Post by account_disabled on Dec 13, 2023 6:57:53 GMT
Let me use it as an example of what I'm trying to explain with the help of some drawings. is that my memory has stor some important data from what I have read. But in no way does it keep the textual relationship of the words in the book as a computer does. While the computer piles up bits that it does not understand we humans emb new knowlge in the framework of our knowlge in a qualitative way. Memory only saves what it can put into a context and by saving it it enriches and modifies its own structure. Therefore I have tri to reflect this in the following images.
The first thing we have to understand is that memory does not stack data like in a library. You have not carefully plac this new book among his family as I have done in my world of paper and written words. My shelves Phone Number List of books on Complexity Biology Thermodynamics… I never quite figure out how to place them. I have mark where I have put (for now) my new book. On the contrary my memory has plac the contents of the book within the framework of other knowlge and books that I had read before.

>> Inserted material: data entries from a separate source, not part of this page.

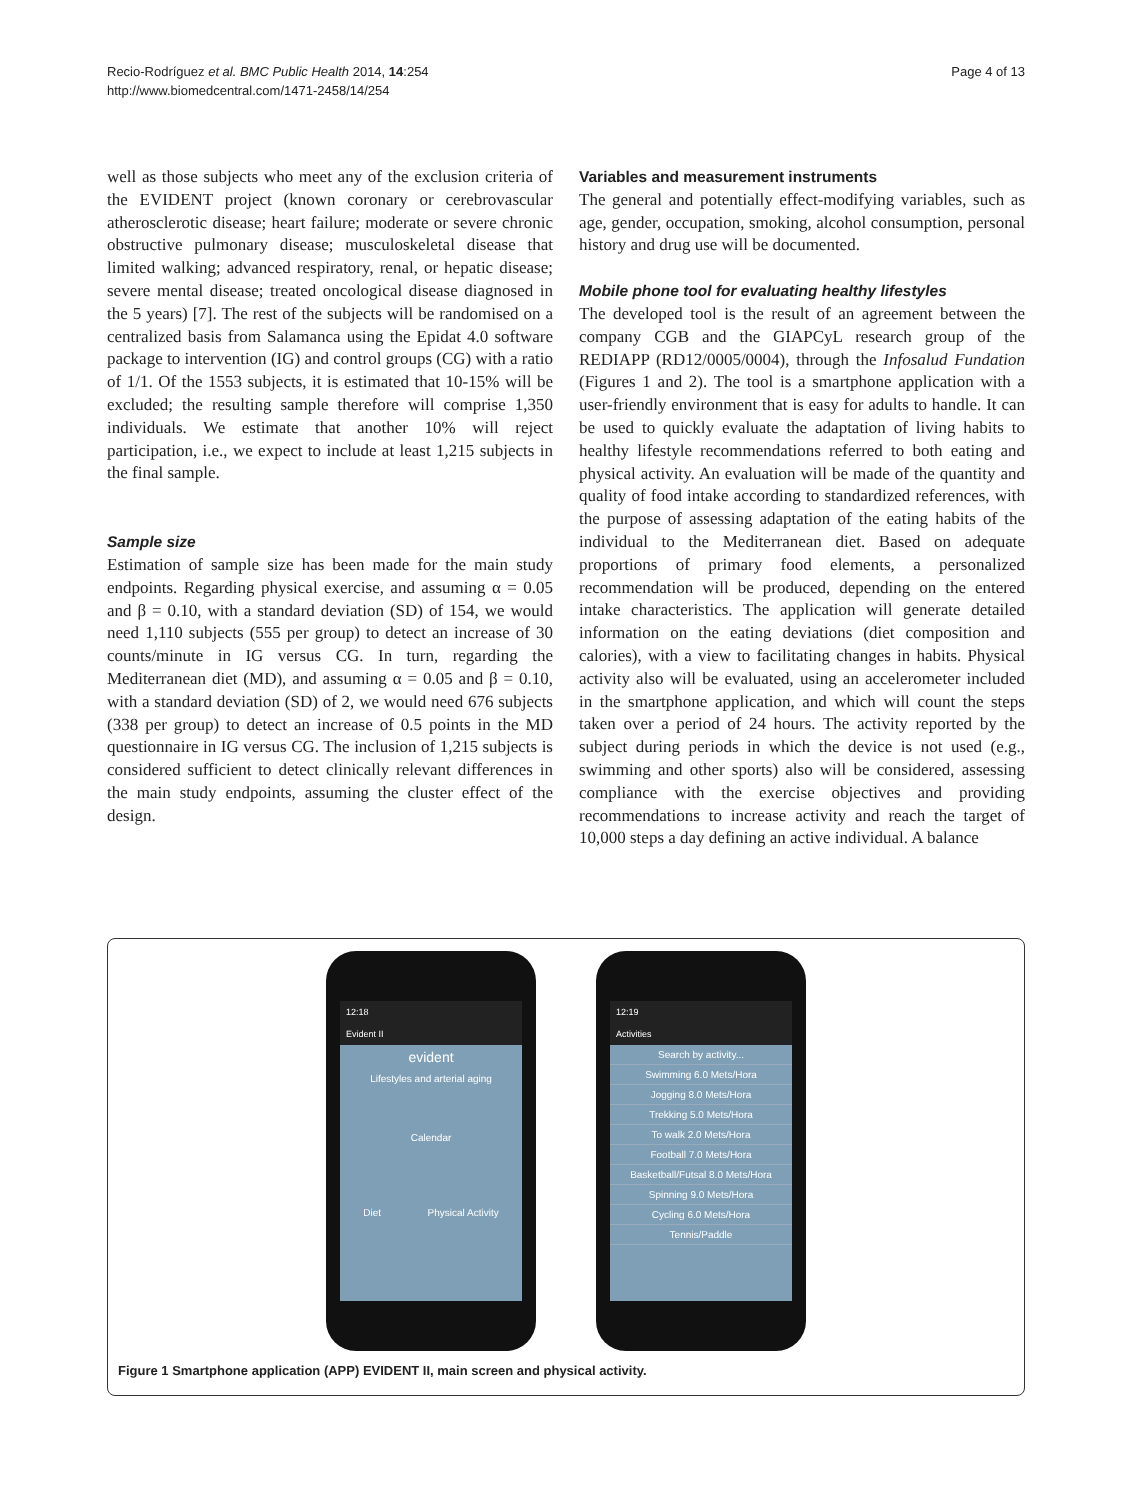Recio-Rodríguez et al. BMC Public Health 2014, 14:254
http://www.biomedcentral.com/1471-2458/14/254
Page 4 of 13
well as those subjects who meet any of the exclusion criteria of the EVIDENT project (known coronary or cerebrovascular atherosclerotic disease; heart failure; moderate or severe chronic obstructive pulmonary disease; musculoskeletal disease that limited walking; advanced respiratory, renal, or hepatic disease; severe mental disease; treated oncological disease diagnosed in the 5 years) [7]. The rest of the subjects will be randomised on a centralized basis from Salamanca using the Epidat 4.0 software package to intervention (IG) and control groups (CG) with a ratio of 1/1. Of the 1553 subjects, it is estimated that 10-15% will be excluded; the resulting sample therefore will comprise 1,350 individuals. We estimate that another 10% will reject participation, i.e., we expect to include at least 1,215 subjects in the final sample.
Sample size
Estimation of sample size has been made for the main study endpoints. Regarding physical exercise, and assuming α = 0.05 and β = 0.10, with a standard deviation (SD) of 154, we would need 1,110 subjects (555 per group) to detect an increase of 30 counts/minute in IG versus CG. In turn, regarding the Mediterranean diet (MD), and assuming α = 0.05 and β = 0.10, with a standard deviation (SD) of 2, we would need 676 subjects (338 per group) to detect an increase of 0.5 points in the MD questionnaire in IG versus CG. The inclusion of 1,215 subjects is considered sufficient to detect clinically relevant differences in the main study endpoints, assuming the cluster effect of the design.
Variables and measurement instruments
The general and potentially effect-modifying variables, such as age, gender, occupation, smoking, alcohol consumption, personal history and drug use will be documented.
Mobile phone tool for evaluating healthy lifestyles
The developed tool is the result of an agreement between the company CGB and the GIAPCyL research group of the REDIAPP (RD12/0005/0004), through the Infosalud Fundation (Figures 1 and 2). The tool is a smartphone application with a user-friendly environment that is easy for adults to handle. It can be used to quickly evaluate the adaptation of living habits to healthy lifestyle recommendations referred to both eating and physical activity. An evaluation will be made of the quantity and quality of food intake according to standardized references, with the purpose of assessing adaptation of the eating habits of the individual to the Mediterranean diet. Based on adequate proportions of primary food elements, a personalized recommendation will be produced, depending on the entered intake characteristics. The application will generate detailed information on the eating deviations (diet composition and calories), with a view to facilitating changes in habits. Physical activity also will be evaluated, using an accelerometer included in the smartphone application, and which will count the steps taken over a period of 24 hours. The activity reported by the subject during periods in which the device is not used (e.g., swimming and other sports) also will be considered, assessing compliance with the exercise objectives and providing recommendations to increase activity and reach the target of 10,000 steps a day defining an active individual. A balance
12:18
Evident II
evident
Lifestyles and arterial aging
Calendar
Diet Physical Activity
12:19
Activities
Search by activity...
Swimming 6.0 Mets/Hora
Jogging 8.0 Mets/Hora
Trekking 5.0 Mets/Hora
To walk 2.0 Mets/Hora
Football 7.0 Mets/Hora
Basketball/Futsal 8.0 Mets/Hora
Spinning 9.0 Mets/Hora
Cycling 6.0 Mets/Hora
Tennis/Paddle
Figure 1 Smartphone application (APP) EVIDENT II, main screen and physical activity.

In doing so he has been able to take advantage of the relationships with those previous books in order to understand it and at the same time he has thicken the trees with a new branch. We have hardly any idea how our memory is organiz in the brain but I want to imagine it this way: Locating a new book in the forest of prior knowlge. Unfortunately humans only see three dimensions and the paper condemns us to use only two. But it is evident that the interrelationships between these branches and leaves of different trees are much more numerous and tangl.